In Korean writing, a space is placed between two adjacent word-phrases, each of which generally corresponds to two or three words in English in a semantic sense. If the word-phrase is used as a recognition unit for Korean large vocabulary continuous speech recognition (LVCSR), the out-of-vocabulary (OOV) rate becomes very large. If a morpheme or a syllable is used instead, a severe inter-morpheme coarticulation problem arises due to short morphemes. We propose to use a merged morpheme as the recognition unit and pronunciation-dependent entries in a language model (LM) so that we can reduce such difficulties and incorporate the between-word phonology rule into the decoding algorithm of a Korean LVCSR system.

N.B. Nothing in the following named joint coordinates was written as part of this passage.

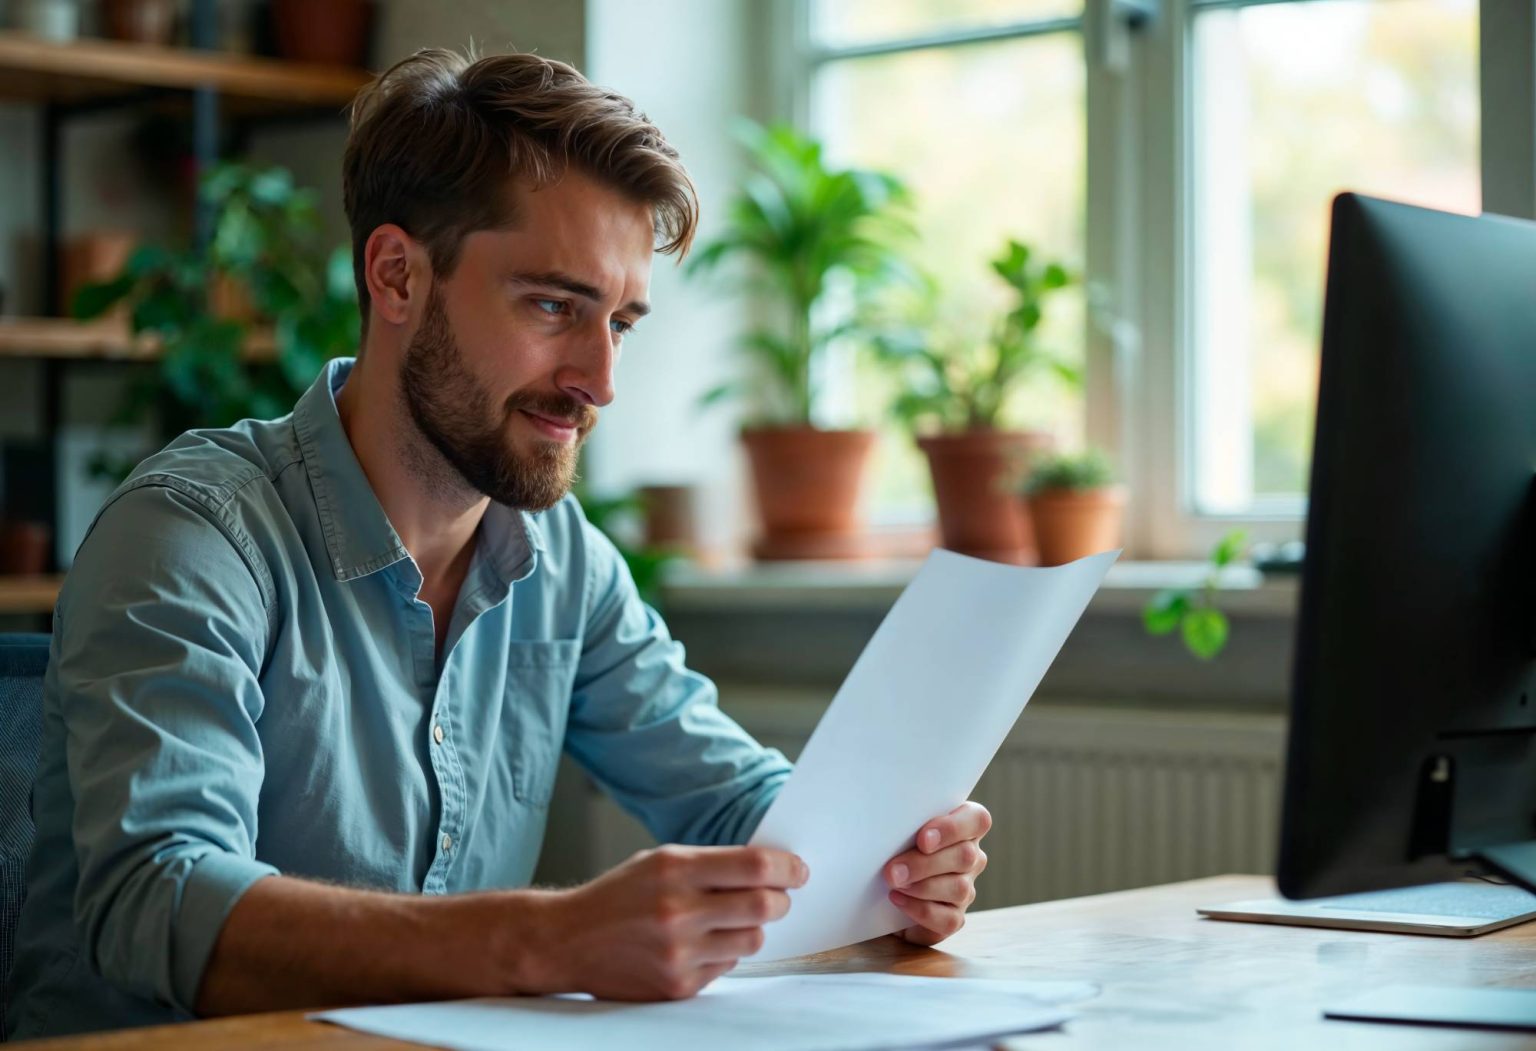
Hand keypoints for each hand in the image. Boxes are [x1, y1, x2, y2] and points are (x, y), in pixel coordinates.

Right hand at [536, 844, 807, 1000]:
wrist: (567, 941)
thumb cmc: (619, 896)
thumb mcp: (658, 861)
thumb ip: (710, 863)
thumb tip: (769, 867)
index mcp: (675, 868)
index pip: (754, 866)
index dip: (786, 867)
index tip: (798, 870)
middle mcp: (677, 910)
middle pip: (764, 906)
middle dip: (781, 900)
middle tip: (780, 897)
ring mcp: (678, 952)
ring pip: (752, 940)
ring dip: (752, 928)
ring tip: (731, 920)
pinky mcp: (678, 985)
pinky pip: (728, 966)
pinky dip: (724, 952)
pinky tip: (700, 943)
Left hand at [883, 801, 991, 945]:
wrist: (876, 894)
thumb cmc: (888, 848)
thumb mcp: (895, 830)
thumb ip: (902, 822)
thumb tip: (884, 821)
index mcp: (962, 826)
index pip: (977, 819)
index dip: (953, 828)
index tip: (923, 839)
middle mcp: (970, 857)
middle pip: (965, 856)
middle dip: (925, 863)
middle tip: (893, 870)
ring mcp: (966, 889)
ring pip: (959, 888)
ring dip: (922, 887)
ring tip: (893, 883)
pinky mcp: (955, 917)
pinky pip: (949, 919)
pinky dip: (921, 910)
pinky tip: (898, 899)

Starting from the original morpheme units defined in the Korean morphology, we merge pairs of short and frequent morphemes into larger units by using a rule-based method and a statistical method. We define the merged morpheme unit as word and use it as the recognition unit. The performance of the system was evaluated in two business-related tasks: a read speech recognition task and a broadcast news transcription task. The OOV rate was reduced to a level comparable to that of American English in both tasks. In the read speech recognition task, with a 32k vocabulary and a word-based trigram LM computed from a newspaper text corpus, the word error rate (WER) of the baseline system was reduced from 25.0% to 20.0% by cross-word modeling and pronunciation-dependent language modeling, and finally to 15.5% by increasing speech database and text corpora. For the broadcast news transcription task, we showed that the statistical method relatively reduced the WER of the baseline system without morpheme merging by 3.4% and both of the proposed methods yielded similar performance. Applying all the proposed techniques, we achieved 17.6% WER for clean speech and 27.7% for noisy speech.